Power supply and power dissipated in a circuit

[athrun200]

Can Power supply be smaller than power dissipated?
Because I saw this in one question

There are 3 cells, the power supply of the two 4V cells cancel each other. (one is -4W and another one is 4W)
So the total power supply should be 16W

But in part c, the power dissipated is 4+8+2+6=20W

Power supply < power dissipated?

 

[Simon Bridge]

Can Power [supplied] be smaller than power dissipated?

No. Conservation of energy and all that.

the power supply of the two 4V cells cancel each other

Not exactly - try the problem again, only this time remove the part with the 6ohm resistor.

24W is supplied, but 4W is the rate work is being done against the current - leaving 20W of energy for the current to carry. 20W is dissipated. It balances.
If you built this you'd notice that the "-4W" supply gets hot like all the others.

You can think of this circuit as three PSUs with internal resistances driving a 6ohm load.

 

[Simon Bridge]

Note: treating the bit without the 6Ohm resister as the supply, the Thévenin equivalent would have a voltage of 8V and resistance 2Ohms.

You'll see this still gives 6W dissipated in the 6Ohm resister, and 2W in the Thévenin resister, while 8W is supplied. Again - everything balances.

 

[athrun200]

It seems the Thévenin equivalent should have 7.2V with 1.2 ohm resistance.

 

[Simon Bridge]

Did I mess up?
http://en.wikipedia.org/wiki/Thévenin's_theorem#Calculating_the_Th.C3.A9venin_equivalent

V_AB = open circuit condition.
Ah - that's what went wrong... I just subtracted the voltages.
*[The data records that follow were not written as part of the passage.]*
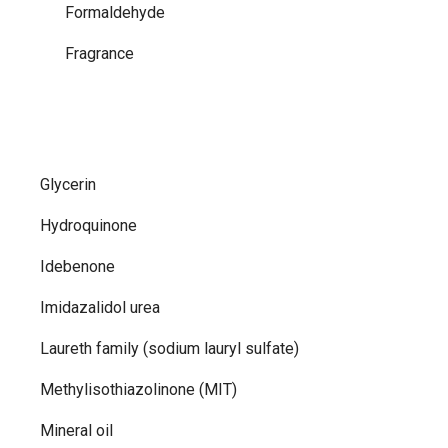
Formaldehyde
Fragrance
Glycerin
Hydroquinone
Idebenone
Imidazalidol urea
Laureth family (sodium lauryl sulfate)
Methylisothiazolinone (MIT)
Mineral oil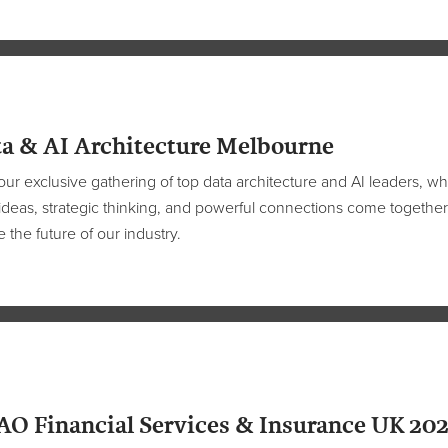
a & AI Architecture Melbourne
our exclusive gathering of top data architecture and AI leaders, w
ideas, strategic thinking, and powerful connections come together
 the future of our industry.
O Financial Services & Insurance UK 20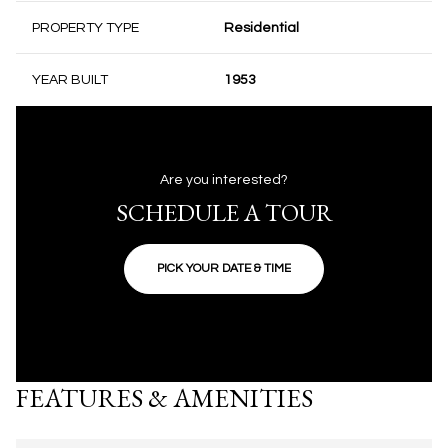
PROPERTY TYPE
Residential
YEAR BUILT
1953
Are you interested?
SCHEDULE A TOUR
PICK YOUR DATE & TIME
FEATURES & AMENITIES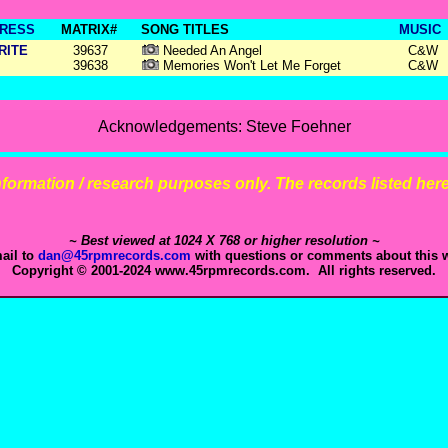
RESS
MATRIX#
SONG TITLES
MUSIC
RITE
39637
Needed An Angel
C&W
39638
Memories Won't Let Me Forget
C&W
Acknowledgements: Steve Foehner
 information / research purposes only. The records listed here 
~ Best viewed at 1024 X 768 or higher resolution ~
ail to
dan@45rpmrecords.com
with questions or comments about this w
Copyright © 2001-2024 www.45rpmrecords.com. All rights reserved.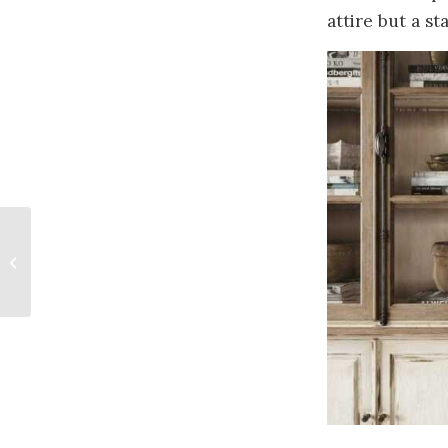
attire but a 
No Dress Rehearsal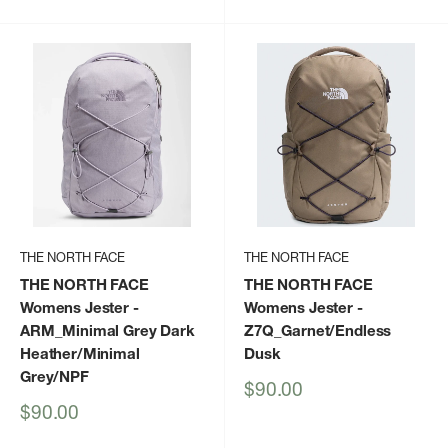
price
THE NORTH FACE
THE NORTH FACE
THE NORTH FACE
THE NORTH FACE
Womens Jester
-
Womens Jester
-
ARM_Minimal Grey Dark
Z7Q_Garnet/Endless
Heather/Minimal
Dusk
Grey/NPF
Sale
$90.00
price
Sale
$90.00
price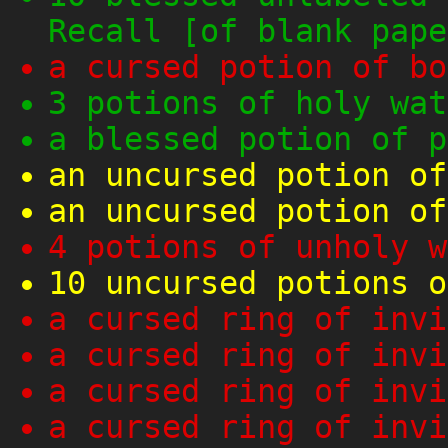
Recall [of blank pape
a cursed potion of bo
3 potions of holy wat
a blessed potion of p
an uncursed potion of
an uncursed potion of
4 potions of unholy w
10 uncursed potions o
a cursed ring of invi
a cursed ring of invi
a cursed ring of invi
a cursed ring of invi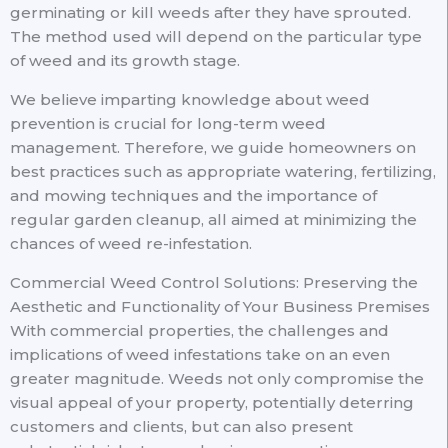
germinating or kill weeds after they have sprouted.
The method used will depend on the particular type
of weed and its growth stage.
We believe imparting knowledge about weed
prevention is crucial for long-term weed
management. Therefore, we guide homeowners on
best practices such as appropriate watering, fertilizing,
and mowing techniques and the importance of
regular garden cleanup, all aimed at minimizing the
chances of weed re-infestation.
Commercial Weed Control Solutions: Preserving the
Aesthetic and Functionality of Your Business Premises
With commercial properties, the challenges and
implications of weed infestations take on an even
greater magnitude. Weeds not only compromise the
visual appeal of your property, potentially deterring
customers and clients, but can also present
volt drop across 5Ω is 12-4=8V
thus, volt drop across the 2Ω is 3.2V so V_AB must be 7.2V well done.
Did you take it the rest of the way?

 

[willem2]

Using Thevenin equivalents isn't the easiest way here.

What I did was.

1. replace the 8v and 4v source by a 12 v source, and the 1ohm and 2ohm resistance that are in series with a 3 ohm resistance

2. assume the potential at the bottom is 0, and the potential at the top right is U.

3. work out the currents in the 3 branches: (V-12)/3, (V-4)/2, V/6 (all pointed downwards)

4. the sum of the currents must be 0 (kirchhof)

so U/3+U/2+U/6 - 12/3 - 4/2 = 0, so U=6 volt.

then it's easy to work out the currents with the equations already given.

The answer sheet is entirely correct, but it doesn't give the power in the top 4V source.
This power is not equal to 4W, and it doesn't cancel the power of the other 4V source.
I have no idea why you should think that.

The same current is going through it as through the 8V source, so the power must be half the power of the 8V source.

 

[athrun200]

Thanks everyone, I understand it now.